» TASK GOAL: The complete listing, repeated precisely, must form the answer.
________________________
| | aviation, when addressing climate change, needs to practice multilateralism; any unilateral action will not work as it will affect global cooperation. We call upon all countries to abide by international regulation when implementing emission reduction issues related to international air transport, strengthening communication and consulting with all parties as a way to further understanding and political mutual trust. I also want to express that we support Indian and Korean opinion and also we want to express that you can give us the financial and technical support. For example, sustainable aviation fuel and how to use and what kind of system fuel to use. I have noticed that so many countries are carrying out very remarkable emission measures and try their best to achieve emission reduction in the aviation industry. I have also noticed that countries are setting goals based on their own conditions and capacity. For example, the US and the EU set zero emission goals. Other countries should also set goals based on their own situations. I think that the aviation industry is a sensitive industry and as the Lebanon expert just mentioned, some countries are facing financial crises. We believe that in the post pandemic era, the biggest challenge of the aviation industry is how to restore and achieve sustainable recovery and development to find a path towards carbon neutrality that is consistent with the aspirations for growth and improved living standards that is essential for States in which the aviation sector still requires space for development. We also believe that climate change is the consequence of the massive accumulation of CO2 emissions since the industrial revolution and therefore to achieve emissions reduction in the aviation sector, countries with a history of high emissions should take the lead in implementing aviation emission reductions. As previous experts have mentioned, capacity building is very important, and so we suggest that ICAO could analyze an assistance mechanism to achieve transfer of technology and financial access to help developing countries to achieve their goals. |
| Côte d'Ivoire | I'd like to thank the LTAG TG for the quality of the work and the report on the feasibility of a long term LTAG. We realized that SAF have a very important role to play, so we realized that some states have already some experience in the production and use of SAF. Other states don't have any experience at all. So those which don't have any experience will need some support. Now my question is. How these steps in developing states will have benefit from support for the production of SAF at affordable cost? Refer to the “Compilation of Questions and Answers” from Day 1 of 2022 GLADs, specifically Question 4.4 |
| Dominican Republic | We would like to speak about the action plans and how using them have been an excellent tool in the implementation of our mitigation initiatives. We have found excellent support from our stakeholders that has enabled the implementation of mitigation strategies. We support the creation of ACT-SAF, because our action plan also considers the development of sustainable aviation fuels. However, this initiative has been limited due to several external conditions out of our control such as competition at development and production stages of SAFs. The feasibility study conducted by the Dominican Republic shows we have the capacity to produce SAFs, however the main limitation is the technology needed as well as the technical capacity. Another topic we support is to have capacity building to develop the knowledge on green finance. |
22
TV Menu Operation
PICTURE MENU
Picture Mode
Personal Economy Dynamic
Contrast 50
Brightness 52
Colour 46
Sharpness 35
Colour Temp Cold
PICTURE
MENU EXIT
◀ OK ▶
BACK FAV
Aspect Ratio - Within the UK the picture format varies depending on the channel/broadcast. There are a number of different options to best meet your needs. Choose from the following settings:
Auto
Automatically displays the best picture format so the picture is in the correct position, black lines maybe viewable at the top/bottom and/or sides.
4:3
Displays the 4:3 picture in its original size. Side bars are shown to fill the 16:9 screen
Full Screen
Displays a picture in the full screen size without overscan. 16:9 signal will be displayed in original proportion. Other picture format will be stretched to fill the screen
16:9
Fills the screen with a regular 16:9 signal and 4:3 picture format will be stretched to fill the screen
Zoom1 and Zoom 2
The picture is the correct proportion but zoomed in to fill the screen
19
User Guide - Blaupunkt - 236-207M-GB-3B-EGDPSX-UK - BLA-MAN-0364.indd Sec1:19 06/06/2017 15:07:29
________________________
» TASK SOLUTION:
| | aviation, when addressing climate change, needs to practice multilateralism; any unilateral action will not work as it will affect global cooperation. We call upon all countries to abide by international regulation when implementing emission reduction issues related to international air transport, strengthening communication and consulting with all parties as a way to further understanding and political mutual trust. I also want to express that we support Indian and Korean opinion and also we want to express that you can give us the financial and technical support. For example, sustainable aviation fuel and how to use and what kind of system fuel to use. I have noticed that so many countries are carrying out very remarkable emission measures and try their best to achieve emission reduction in the aviation industry. I have also noticed that countries are setting goals based on their own conditions and capacity. For example, the US and the EU set zero emission goals. Other countries should also set goals based on their own situations. I think that the aviation industry is a sensitive industry and as the Lebanon expert just mentioned, some countries are facing financial crises. We believe that in the post pandemic era, the biggest challenge of the aviation industry is how to restore and achieve sustainable recovery and development to find a path towards carbon neutrality that is consistent with the aspirations for growth and improved living standards that is essential for States in which the aviation sector still requires space for development. We also believe that climate change is the consequence of the massive accumulation of CO2 emissions since the industrial revolution and therefore to achieve emissions reduction in the aviation sector, countries with a history of high emissions should take the lead in implementing aviation emission reductions. As previous experts have mentioned, capacity building is very important, and so we suggest that ICAO could analyze an assistance mechanism to achieve transfer of technology and financial access to help developing countries to achieve their goals. |
| Côte d'Ivoire | I'd like to thank the LTAG TG for the quality of the work and the report on the feasibility of a long term LTAG. We realized that SAF have a very important role to play, so we realized that some states have already some experience in the production and use of SAF. Other states don't have any experience at all. So those which don't have any experience will need some support. Now my question is. How these steps in developing states will have benefit from support for the production of SAF at affordable cost? Refer to the “Compilation of Questions and Answers” from Day 1 of 2022 GLADs, specifically Question 4.4 |
| Dominican Republic | We would like to speak about the action plans and how using them have been an excellent tool in the implementation of our mitigation initiatives. We have found excellent support from our stakeholders that has enabled the implementation of mitigation strategies. We support the creation of ACT-SAF, because our action plan also considers the development of sustainable aviation fuels. However, this initiative has been limited due to several external conditions out of our control such as competition at development and production stages of SAFs. The feasibility study conducted by the Dominican Republic shows we have the capacity to produce SAFs, however the main limitation is the technology needed as well as the technical capacity. Another topic we support is to have capacity building to develop the knowledge on green finance. |
22
TV Menu Operation
PICTURE MENU
Picture Mode
Personal Economy Dynamic
Contrast 50
Brightness 52
Colour 46
Sharpness 35
Colour Temp Cold
PICTURE
MENU EXIT
◀ OK ▶
BACK FAV
Aspect Ratio - Within the UK the picture format varies depending on the channel/broadcast. There are a number of different options to best meet your needs. Choose from the following settings:
Auto
Automatically displays the best picture format so the picture is in the correct position, black lines maybe viewable at the top/bottom and/or sides.
4:3
Displays the 4:3 picture in its original size. Side bars are shown to fill the 16:9 screen
Full Screen
Displays a picture in the full screen size without overscan. 16:9 signal will be displayed in original proportion. Other picture format will be stretched to fill the screen
16:9
Fills the screen with a regular 16:9 signal and 4:3 picture format will be stretched to fill the screen
Zoom1 and Zoom 2
The picture is the correct proportion but zoomed in to fill the screen
19
User Guide - Blaupunkt - 236-207M-GB-3B-EGDPSX-UK - BLA-MAN-0364.indd Sec1:19 06/06/2017 15:07:29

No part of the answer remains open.